Document excerpt:
- ECB has conducted four years of research into every aspect of The Hundred, from the competition format to the brand identities of the teams involved
- ECB believes Cricket World Cup audiences are evidence of a new fanbase ready to be engaged with a new high-profile tournament
- Britain’s South Asian diaspora and families are the ECB’s two key target demographics for The Hundred
The 2019 ICC Cricket World Cup has demonstrated that there is a significant market for the England and Wales Cricket Board’s (ECB) new competition, The Hundred, according to its managing director, Sanjay Patel.
For better or worse, cricket in England is a sport of traditions and The Hundred has attracted controversy among purists since it was officially announced in 2018. It represents not only a major shift in cricket’s format – ten-ball overs rather than six – but rips up the centuries-old model of teams representing counties, instead introducing eight city-based ‘franchises’, and throws another competition into a crowded domestic cricket calendar which already includes the County Championship, One-Day Cup and T20 Blast tournaments being played alongside international tours.
The ECB has been bullish in the face of sustained criticism, insisting that its simplified new tournament will ultimately please everyone, from the cricket casuals to the game’s die-hard supporters, while making clear that The Hundred is being set up to fulfil a specific market demand. Speaking at the Sports Decision Makers Summit in London this month, ECB chief commercial officer Tony Singh explained that there are “about 10 million people in this country who would self-describe as cricket fans, but only between one-and-a-half and two million people who are actively engaged with the sport. So there’s quite a big gap where our current product portfolio isn’t quite resonating as much as it should be.”
The ECB believes that the World Cup has shown that gap can be bridged. “We’re particularly interested in the family audience, we’ve got an emphasis on youth, and we want to attract the South Asian cricket fans,” says Patel. “Across this World Cup, it’s really been a proof of concept of that audience we knew was out there. We’ve seen families coming to games, we’ve seen younger audiences, and we’ve seen 23,000 Indian fans fill the Oval to watch their team play Australia.”
Of those 23,000, ECB data suggests that as many 20,000 are resident in the UK. “That’s a market that, traditionally, English domestic cricket has struggled to harness. We want to see all 20,000 of those fans back at the Oval for The Hundred next year.”

Stored items
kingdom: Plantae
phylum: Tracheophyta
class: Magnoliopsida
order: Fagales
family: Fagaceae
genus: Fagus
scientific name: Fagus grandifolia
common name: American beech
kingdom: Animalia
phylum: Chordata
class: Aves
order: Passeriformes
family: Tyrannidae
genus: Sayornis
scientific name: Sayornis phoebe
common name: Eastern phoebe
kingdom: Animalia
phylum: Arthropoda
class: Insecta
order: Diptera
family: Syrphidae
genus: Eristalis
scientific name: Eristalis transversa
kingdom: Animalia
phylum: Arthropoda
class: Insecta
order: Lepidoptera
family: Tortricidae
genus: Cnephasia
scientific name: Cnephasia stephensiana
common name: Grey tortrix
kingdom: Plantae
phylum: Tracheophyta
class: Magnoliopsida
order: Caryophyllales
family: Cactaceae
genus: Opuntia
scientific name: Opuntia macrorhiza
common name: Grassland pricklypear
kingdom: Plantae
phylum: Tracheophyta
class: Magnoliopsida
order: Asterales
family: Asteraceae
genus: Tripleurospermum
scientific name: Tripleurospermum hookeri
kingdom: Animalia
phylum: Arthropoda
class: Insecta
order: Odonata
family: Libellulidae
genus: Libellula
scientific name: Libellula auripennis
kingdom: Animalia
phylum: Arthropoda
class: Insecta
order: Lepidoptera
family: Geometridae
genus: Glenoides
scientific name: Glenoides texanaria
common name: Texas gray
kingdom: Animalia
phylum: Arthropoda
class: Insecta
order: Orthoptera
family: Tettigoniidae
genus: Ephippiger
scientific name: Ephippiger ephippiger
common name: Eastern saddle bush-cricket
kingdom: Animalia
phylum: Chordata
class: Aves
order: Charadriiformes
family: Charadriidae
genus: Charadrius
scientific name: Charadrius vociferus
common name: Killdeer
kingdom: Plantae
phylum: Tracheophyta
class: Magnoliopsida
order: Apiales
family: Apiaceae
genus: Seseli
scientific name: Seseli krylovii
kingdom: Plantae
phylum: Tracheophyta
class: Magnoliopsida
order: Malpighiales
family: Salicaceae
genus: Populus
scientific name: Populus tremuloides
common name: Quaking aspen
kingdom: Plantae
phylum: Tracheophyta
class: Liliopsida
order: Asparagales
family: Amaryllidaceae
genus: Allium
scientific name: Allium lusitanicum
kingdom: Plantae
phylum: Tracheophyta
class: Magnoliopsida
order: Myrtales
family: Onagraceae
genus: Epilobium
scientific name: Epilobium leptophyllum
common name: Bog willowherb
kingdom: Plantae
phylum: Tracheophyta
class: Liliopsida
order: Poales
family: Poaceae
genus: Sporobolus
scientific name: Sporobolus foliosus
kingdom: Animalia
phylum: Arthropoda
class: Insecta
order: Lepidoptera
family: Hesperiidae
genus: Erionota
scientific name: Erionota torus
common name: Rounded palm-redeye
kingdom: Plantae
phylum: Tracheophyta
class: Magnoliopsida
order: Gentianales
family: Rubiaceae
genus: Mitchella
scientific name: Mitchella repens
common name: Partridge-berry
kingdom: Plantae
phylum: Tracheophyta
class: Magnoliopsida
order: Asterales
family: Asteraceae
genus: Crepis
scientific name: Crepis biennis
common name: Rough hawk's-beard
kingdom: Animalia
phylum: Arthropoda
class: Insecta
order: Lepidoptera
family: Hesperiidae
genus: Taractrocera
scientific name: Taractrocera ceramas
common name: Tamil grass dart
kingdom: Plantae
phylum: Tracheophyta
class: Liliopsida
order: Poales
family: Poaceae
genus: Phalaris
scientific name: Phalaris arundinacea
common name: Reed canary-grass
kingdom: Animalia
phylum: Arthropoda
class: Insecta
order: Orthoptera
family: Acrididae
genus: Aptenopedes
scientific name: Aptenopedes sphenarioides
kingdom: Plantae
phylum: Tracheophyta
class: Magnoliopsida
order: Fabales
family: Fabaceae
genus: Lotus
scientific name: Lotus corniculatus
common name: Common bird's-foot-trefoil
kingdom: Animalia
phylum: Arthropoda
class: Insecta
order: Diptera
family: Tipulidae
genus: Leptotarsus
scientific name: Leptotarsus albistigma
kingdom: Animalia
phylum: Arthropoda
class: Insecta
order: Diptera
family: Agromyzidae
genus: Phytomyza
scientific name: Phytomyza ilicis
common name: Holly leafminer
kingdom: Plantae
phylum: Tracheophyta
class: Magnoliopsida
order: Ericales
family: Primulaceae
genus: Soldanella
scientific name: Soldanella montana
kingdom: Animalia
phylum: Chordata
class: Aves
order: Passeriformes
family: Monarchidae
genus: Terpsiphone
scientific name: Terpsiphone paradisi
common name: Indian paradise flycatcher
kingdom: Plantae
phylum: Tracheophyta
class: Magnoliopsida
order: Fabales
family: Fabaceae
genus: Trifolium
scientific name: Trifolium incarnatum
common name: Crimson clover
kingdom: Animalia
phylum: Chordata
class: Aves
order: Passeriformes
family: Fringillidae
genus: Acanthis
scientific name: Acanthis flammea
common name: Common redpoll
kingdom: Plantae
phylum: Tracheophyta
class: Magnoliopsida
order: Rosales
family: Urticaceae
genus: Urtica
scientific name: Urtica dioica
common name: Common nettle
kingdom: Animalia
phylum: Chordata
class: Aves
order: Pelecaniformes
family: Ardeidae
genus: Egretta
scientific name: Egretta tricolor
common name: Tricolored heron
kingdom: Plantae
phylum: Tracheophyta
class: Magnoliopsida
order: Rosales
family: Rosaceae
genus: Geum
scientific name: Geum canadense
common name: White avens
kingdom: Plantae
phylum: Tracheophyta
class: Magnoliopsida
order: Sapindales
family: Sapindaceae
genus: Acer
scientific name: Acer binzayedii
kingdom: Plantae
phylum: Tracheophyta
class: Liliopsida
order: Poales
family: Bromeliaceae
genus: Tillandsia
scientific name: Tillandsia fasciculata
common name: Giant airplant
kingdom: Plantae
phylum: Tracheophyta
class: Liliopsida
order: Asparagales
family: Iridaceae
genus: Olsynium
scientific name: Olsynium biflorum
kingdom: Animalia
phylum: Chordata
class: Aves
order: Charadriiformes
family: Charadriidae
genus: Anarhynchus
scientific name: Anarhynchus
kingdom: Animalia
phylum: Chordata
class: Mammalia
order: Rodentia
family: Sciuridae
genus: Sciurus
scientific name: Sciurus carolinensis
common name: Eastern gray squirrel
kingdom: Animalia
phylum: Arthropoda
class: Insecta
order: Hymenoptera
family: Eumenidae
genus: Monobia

Stated task: From the article on The Hundred, return the passage starting with "For better or" and going on through "alongside international tours.". The data was taken from a separate source.

Complete output:
For better or worse, cricket in England is a sport of traditions and The Hundred has attracted controversy among purists since it was officially announced in 2018. It represents not only a major shift in cricket’s format – ten-ball overs rather than six – but rips up the centuries-old model of teams representing counties, instead introducing eight city-based ‘franchises’, and throws another competition into a crowded domestic cricket calendar which already includes the County Championship, One-Day Cup and T20 Blast tournaments being played alongside international tours.